According to real estate standards Mother’s eight-room brown-shingled house in the University district was just a modest dwelling in a respectable neighborhood, near good schools and adequate for an ordinary family. To me that night, and always, that shabby house with its broad welcoming porch, dark woodwork, cluttered dining-room plate rail, large fragrant kitchen, easy book-filled firelit living room, four elastic bedrooms—one of them always ice cold—roomy old-fashioned bathrooms and huge cluttered basement, represents the ultimate in charm, warmth and luxury. It’s something about Mother, who with one folding chair and a plumber’s candle, could make the North Pole homey, and it’s something about the warmth and loyalty and laughter of a big family.

It’s a wonderful thing to know that you can come home anytime from anywhere and just open the door and belong. That everybody will shift until you fit and that from that day on it’s a matter of sharing everything. When you share your
money, your clothes and your food with a mother, a brother and three sisters, your portion may be meagre but by the lame token when you share unhappiness, loneliness and anxiety about the future with a mother, a brother and three sisters, there isn’t much left for you.

Two things I noticed immediately. Mother still smelled like violets and Mary still believed that accomplishment was merely a matter of will power.

“I hear that we are sliding into a depression and that jobs are very hard to find.” I told Mary about three o’clock the next morning as she and Mother and I sat in the breakfast nook eating hot cinnamon toast and drinking coffee.

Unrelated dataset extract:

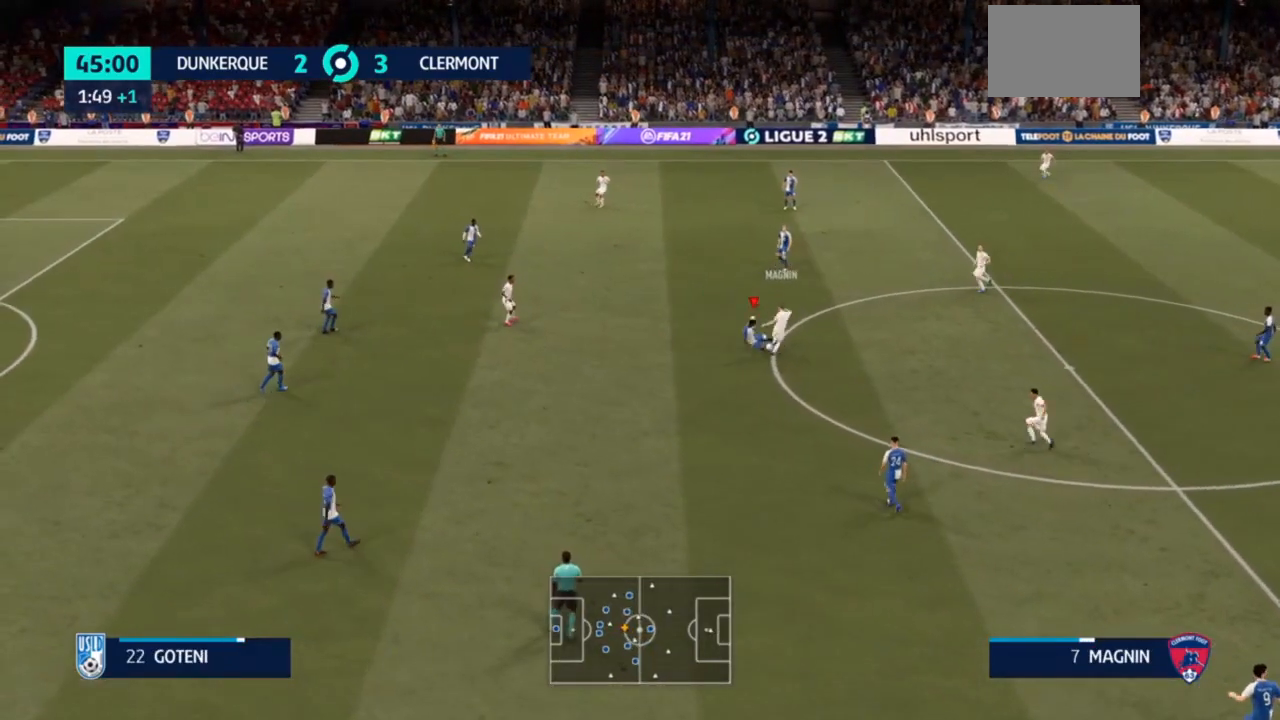
{"dt_ms": 500, "buttons": ["R2"], "left_stick": "up-right", "right_stick": "center", "events": [[100, "SQUARE", "up"]]}
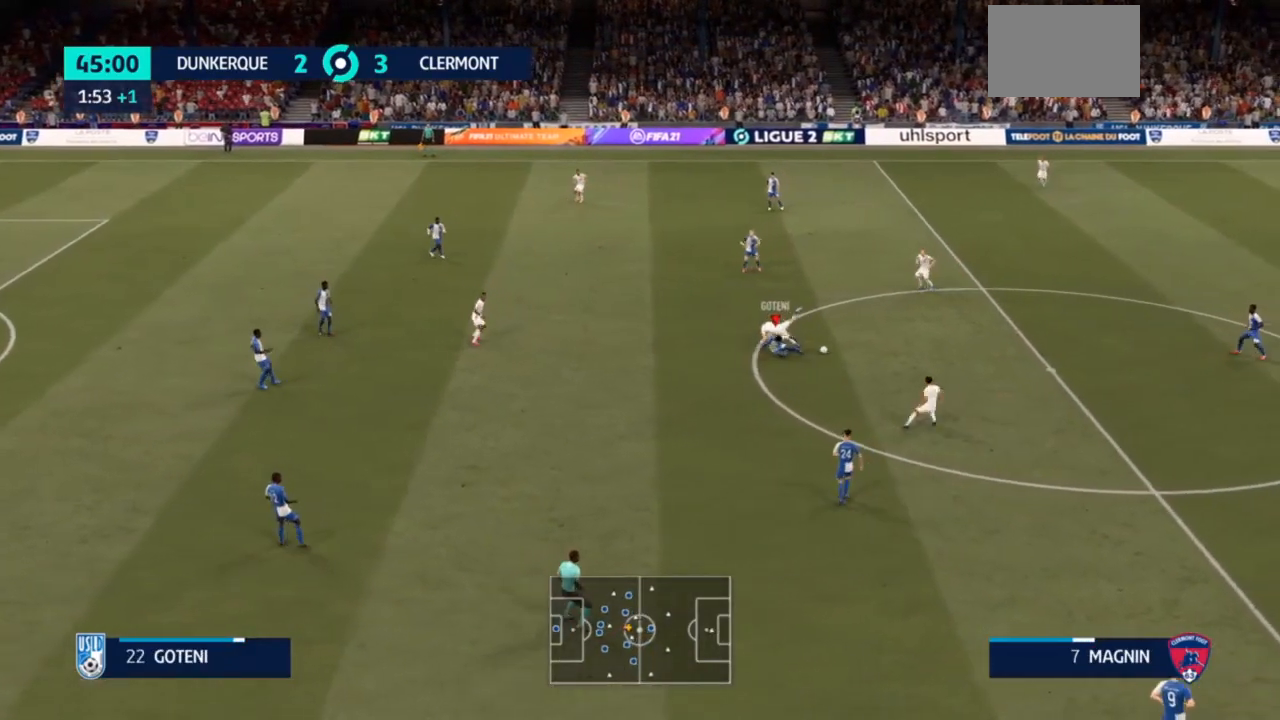
{"dt_ms": 500, "buttons": ["R2"], "left_stick": "up-right", "right_stick": "center", "events": []}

Mary said, “There are plenty of jobs but the trouble with most people, and I know because I’m always getting jobs for my friends, is that they stay home with the covers pulled up over their heads waiting for some employer to come creeping in looking for them. Anyway, what are you worrying about, you’ve got a job as private secretary to a mining engineer.”

I said, “But, Mary, I don’t know shorthand and I can only type about twenty words a minute.” Mary clunked her coffee cup into her saucer and looked directly at me with flashing amber eyes, “Leave the ninety words on the typewriter and the one hundred fifty words a minute in shorthand to the grubs who like that kind of work,” she said. “You’re lucky. You have a brain. Use it! Act like an executive and you get treated like an executive!” (And usually fired, she neglected to add.)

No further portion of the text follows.